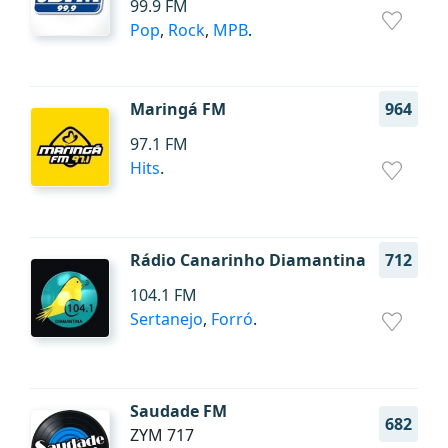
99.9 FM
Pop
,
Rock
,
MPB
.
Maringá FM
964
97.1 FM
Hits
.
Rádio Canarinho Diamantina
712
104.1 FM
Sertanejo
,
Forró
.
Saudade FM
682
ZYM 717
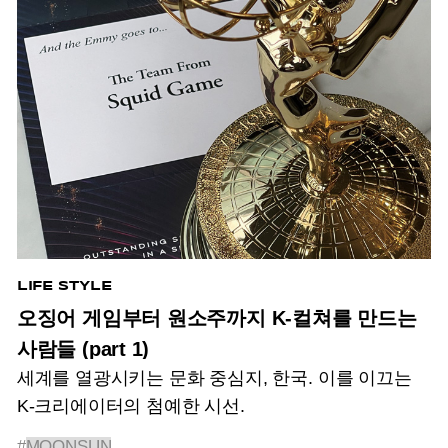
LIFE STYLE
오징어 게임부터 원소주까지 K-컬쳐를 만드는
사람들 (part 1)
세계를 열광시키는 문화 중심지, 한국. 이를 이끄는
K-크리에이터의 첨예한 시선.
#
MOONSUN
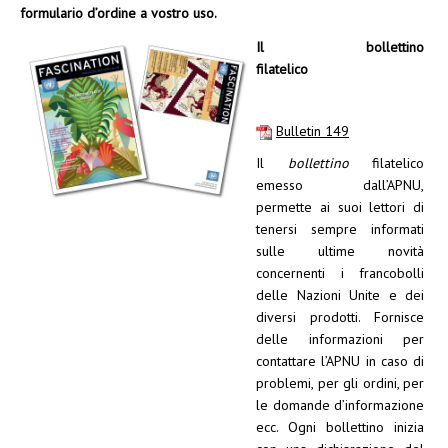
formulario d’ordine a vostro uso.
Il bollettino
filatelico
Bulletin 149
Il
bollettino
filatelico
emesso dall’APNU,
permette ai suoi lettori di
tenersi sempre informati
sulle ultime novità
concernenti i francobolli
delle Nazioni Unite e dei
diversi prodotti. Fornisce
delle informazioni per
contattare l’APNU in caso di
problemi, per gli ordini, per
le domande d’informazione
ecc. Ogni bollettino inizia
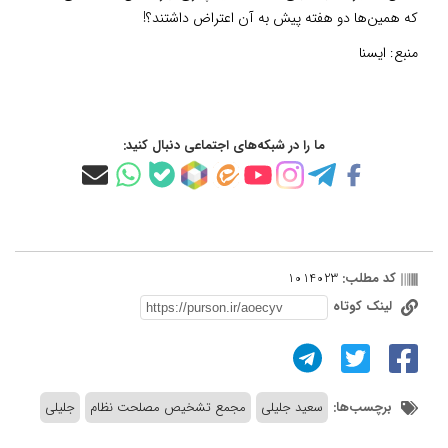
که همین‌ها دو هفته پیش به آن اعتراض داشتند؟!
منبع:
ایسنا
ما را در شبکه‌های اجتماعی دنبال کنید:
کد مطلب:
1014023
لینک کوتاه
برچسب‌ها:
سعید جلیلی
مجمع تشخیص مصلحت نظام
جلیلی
...
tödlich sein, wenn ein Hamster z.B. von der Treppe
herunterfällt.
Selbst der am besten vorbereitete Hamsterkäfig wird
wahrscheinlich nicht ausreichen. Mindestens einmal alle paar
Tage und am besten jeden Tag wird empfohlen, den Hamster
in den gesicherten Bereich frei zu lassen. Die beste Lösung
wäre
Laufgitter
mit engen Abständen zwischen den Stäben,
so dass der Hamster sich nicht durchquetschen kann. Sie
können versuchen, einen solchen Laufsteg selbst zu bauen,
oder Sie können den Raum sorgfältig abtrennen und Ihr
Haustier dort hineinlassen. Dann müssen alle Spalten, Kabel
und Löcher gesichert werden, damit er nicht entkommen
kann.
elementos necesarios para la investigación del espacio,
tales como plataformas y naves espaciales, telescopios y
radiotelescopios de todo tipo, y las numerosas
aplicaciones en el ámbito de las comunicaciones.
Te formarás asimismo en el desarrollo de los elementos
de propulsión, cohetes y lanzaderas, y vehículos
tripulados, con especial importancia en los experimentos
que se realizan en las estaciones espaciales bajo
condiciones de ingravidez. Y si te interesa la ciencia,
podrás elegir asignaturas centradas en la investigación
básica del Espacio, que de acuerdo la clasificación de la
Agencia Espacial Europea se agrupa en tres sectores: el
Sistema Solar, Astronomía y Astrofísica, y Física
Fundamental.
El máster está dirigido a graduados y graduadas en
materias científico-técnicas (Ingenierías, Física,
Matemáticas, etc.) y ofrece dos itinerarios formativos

[WHAT THE TASK REQUIRES]
Could you set down, exactly as written, the lines above between the one holding "Tage und am" and the one holding "Te formarás asimismo", inclusive, and nothing more?

[EXERCISE RESPONSE]
Tage und am besten jeden Tag wird empfohlen, den Hamster
in den gesicherten Bereich frei zu lassen. Die beste Lösung
wäre
Laufgitter
mit engen Abständen zwischen den Stäben,
so dass der Hamster sich nicht durchquetschen kann. Sie
können versuchen, einen solchen Laufsteg selbst zu bauen,
oder Sie können den Raum sorgfältig abtrennen und Ihr
Haustier dort hineinlassen. Dann müssen alle Spalten, Kabel
und Löcher gesichert werden, damit er nicht entkommen
kann.
elementos necesarios para la investigación del espacio,
tales como plataformas y naves espaciales, telescopios y
radiotelescopios de todo tipo, y las numerosas
aplicaciones en el ámbito de las comunicaciones.
Te formarás asimismo en el desarrollo de los elementos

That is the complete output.